**Directions for this task**
For each line in the data below that holds "upon", return a copy.

________________________________________

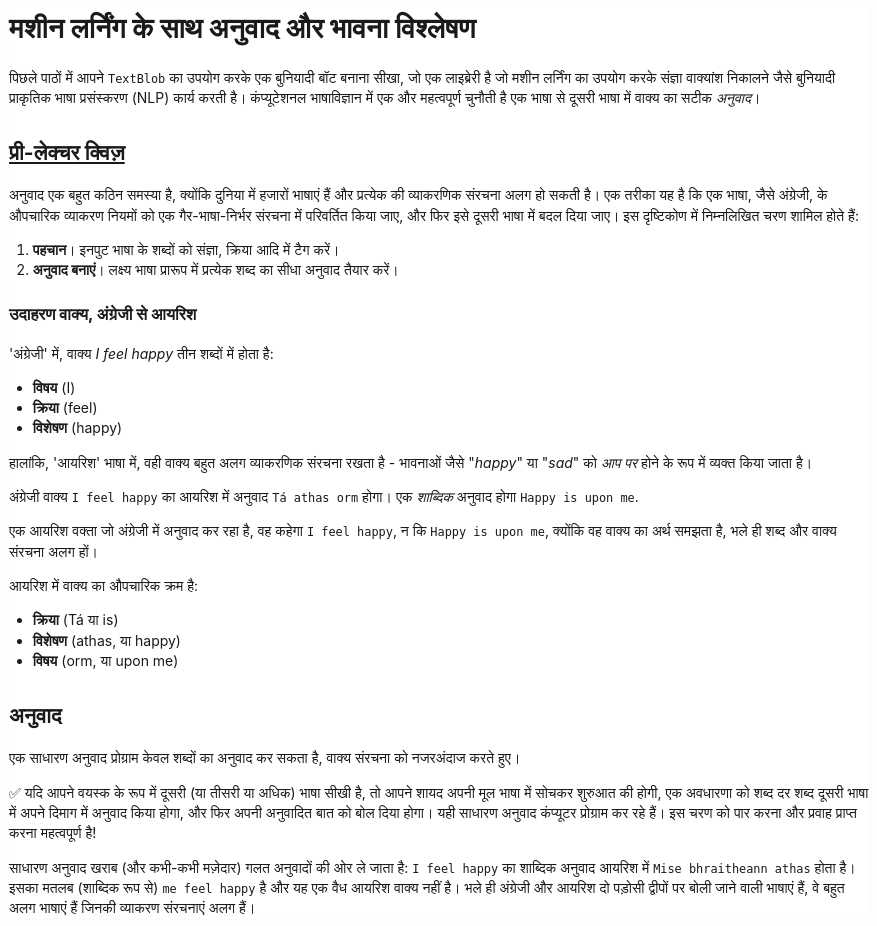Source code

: 
# मशीन लर्निंग के साथ अनुवाद और भावना विश्लेषण

पिछले पाठों में आपने `TextBlob` का उपयोग करके एक बुनियादी बॉट बनाना सीखा, जो एक लाइब्रेरी है जो मशीन लर्निंग का उपयोग करके संज्ञा वाक्यांश निकालने जैसे बुनियादी प्राकृतिक भाषा प्रसंस्करण (NLP) कार्य करती है। कंप्यूटेशनल भाषाविज्ञान में एक और महत्वपूर्ण चुनौती है एक भाषा से दूसरी भाषा में वाक्य का सटीक _अनुवाद_।

## [प्री-लेक्चर क्विज़](https://gray-sand-07a10f403.1.azurestaticapps.net/quiz/35/)

अनुवाद एक बहुत कठिन समस्या है, क्योंकि दुनिया में हजारों भाषाएं हैं और प्रत्येक की व्याकरणिक संरचना अलग हो सकती है। एक तरीका यह है कि एक भाषा, जैसे अंग्रेजी, के औपचारिक व्याकरण नियमों को एक गैर-भाषा-निर्भर संरचना में परिवर्तित किया जाए, और फिर इसे दूसरी भाषा में बदल दिया जाए। इस दृष्टिकोण में निम्नलिखित चरण शामिल होते हैं:

1. **पहचान**। इनपुट भाषा के शब्दों को संज्ञा, क्रिया आदि में टैग करें।
2. **अनुवाद बनाएं**। लक्ष्य भाषा प्रारूप में प्रत्येक शब्द का सीधा अनुवाद तैयार करें।

### उदाहरण वाक्य, अंग्रेजी से आयरिश

'अंग्रेजी' में, वाक्य _I feel happy_ तीन शब्दों में होता है:

- **विषय** (I)
- **क्रिया** (feel)
- **विशेषण** (happy)

हालांकि, 'आयरिश' भाषा में, वही वाक्य बहुत अलग व्याकरणिक संरचना रखता है - भावनाओं जैसे "*happy*" या "*sad*" को *आप पर* होने के रूप में व्यक्त किया जाता है।

अंग्रेजी वाक्य `I feel happy` का आयरिश में अनुवाद `Tá athas orm` होगा। एक *शाब्दिक* अनुवाद होगा `Happy is upon me`.

एक आयरिश वक्ता जो अंग्रेजी में अनुवाद कर रहा है, वह कहेगा `I feel happy`, न कि `Happy is upon me`, क्योंकि वह वाक्य का अर्थ समझता है, भले ही शब्द और वाक्य संरचना अलग हों।

आयरिश में वाक्य का औपचारिक क्रम है:

- **क्रिया** (Tá या is)
- **विशेषण** (athas, या happy)
- **विषय** (orm, या upon me)

## अनुवाद

एक साधारण अनुवाद प्रोग्राम केवल शब्दों का अनुवाद कर सकता है, वाक्य संरचना को नजरअंदाज करते हुए।

✅ यदि आपने वयस्क के रूप में दूसरी (या तीसरी या अधिक) भाषा सीखी है, तो आपने शायद अपनी मूल भाषा में सोचकर शुरुआत की होगी, एक अवधारणा को शब्द दर शब्द दूसरी भाषा में अपने दिमाग में अनुवाद किया होगा, और फिर अपनी अनुवादित बात को बोल दिया होगा। यही साधारण अनुवाद कंप्यूटर प्रोग्राम कर रहे हैं। इस चरण को पार करना और प्रवाह प्राप्त करना महत्वपूर्ण है!

साधारण अनुवाद खराब (और कभी-कभी मज़ेदार) गलत अनुवादों की ओर ले जाता है: `I feel happy` का शाब्दिक अनुवाद आयरिश में `Mise bhraitheann athas` होता है। इसका मतलब (शाब्दिक रूप से) `me feel happy` है और यह एक वैध आयरिश वाक्य नहीं है। भले ही अंग्रेजी और आयरिश दो पड़ोसी द्वीपों पर बोली जाने वाली भाषाएं हैं, वे बहुत अलग भाषाएं हैं जिनकी व्याकरण संरचनाएं अलग हैं।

________________________________________

**Written response**
अंग्रेजी वाक्य `I feel happy` का आयरिश में अनुवाद `Tá athas orm` होगा। एक *शाब्दिक* अनुवाद होगा `Happy is upon me`.
एक आयरिश वक्ता जो अंग्रेजी में अनुवाद कर रहा है, वह कहेगा `I feel happy`, न कि `Happy is upon me`, क्योंकि वह वाक्य का अर्थ समझता है, भले ही शब्द और वाक्य संरचना अलग हों।
- **विषय** (orm, या upon me)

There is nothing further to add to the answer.